Opinion: Harry, Meghan and the power of their story

The year of lockdown has been an eventful one for Onesimo Garcia, superintendent of an apartment building in Brooklyn. As Abigail Pesta wrote, “The stretch of Grand Avenue where Onesimo Garcia works in Brooklyn is not exactly grand. It’s a desolate warehouse street, in the shadow of the Brooklyn-Queens Expressway, where cars roar overhead…It’s a street where film crews like to stage scenes of drug deals going down. It has that look — all grit and graffiti. But there’s also a tiny garden, growing in a square of dirt carved out of the sidewalk, where sunflowers and roses bloom in the summer.”

“That’s all Garcia.”

Pesta described the precautions he took to avoid getting sick when the pandemic arrived. Working from home wasn’t an option. “He needed to support his family — his wife and two sons at home in Brooklyn, as well as his father, sister, and two nephews in Mexico. But he feared for his safety every time he walked into the building. ‘For me to come to work every morning, I feel so afraid something will happen to me,’ he told me, noting that the virus has been especially deadly for Latino people like him.”
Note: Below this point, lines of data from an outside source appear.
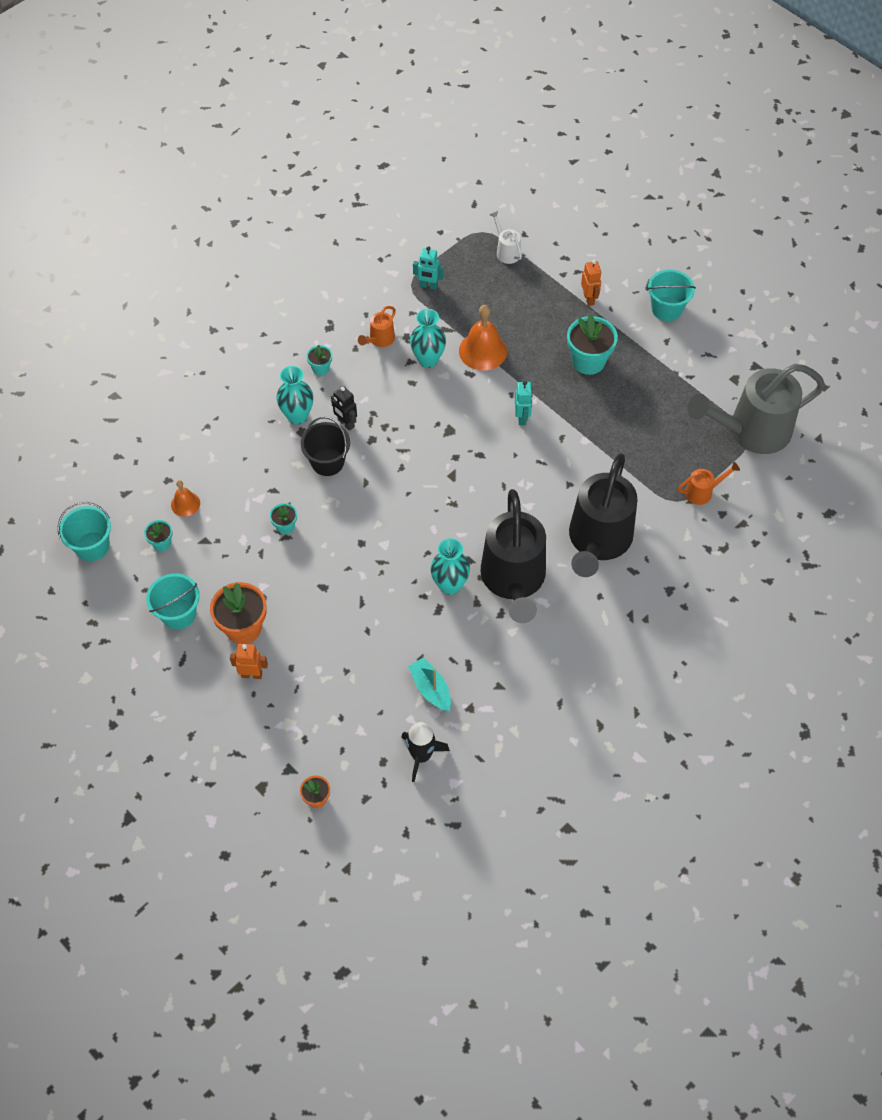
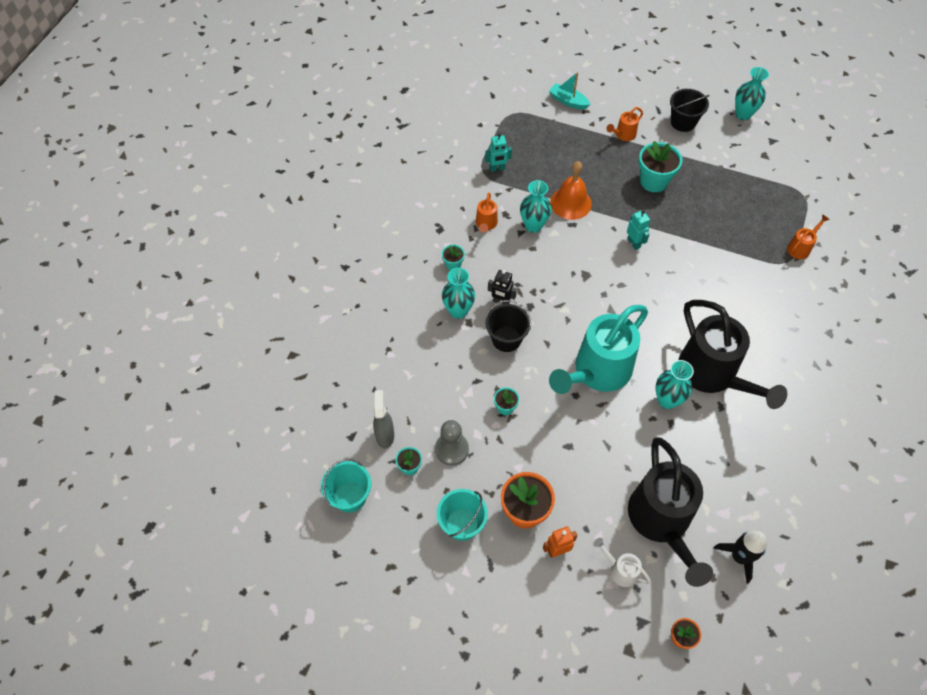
camera: 25 degrees left, 0 degrees up
orange bell [171,480,200,517] -> none
turquoise boat [408,657,451,711] -> turquoise boat moved to [549,72,591,109]
white watering can [489,211,522,264] -> white watering can moved to [593,538,652,587]
black watering can [569,454,637,577] -> black watering can moved to [628,438,713,587]
orange robot [581,260,601,306] -> orange watering can [607,107,643,141]
turquoise bucket [647,269,696,321] -> black bucket [670,89,710,132]
grey watering can [688,364,825,454] -> none
none -> grey spray bottle [373,390,394,449]
none -> grey pawn [435,420,469,466]
none -> turquoise watering can [549,305,648,394]
none -> turquoise vase [735,67,769,120]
“One day in April, his wife, Matilde, felt sick after coming home from work at a corporate cafeteria. ‘She had a bad fever and cough, but she didn’t want to go to the hospital because she knew people were dying there,’ Garcia recalled. Indeed, thousands of people had died across New York at this point, with new infections skyrocketing.” Their son also fell ill with the virus.

Though they thankfully recovered, Garcia’s struggle to make ends meet is a constant, Pesta noted. “He, like so many essential workers across America, lives on a knife edge.”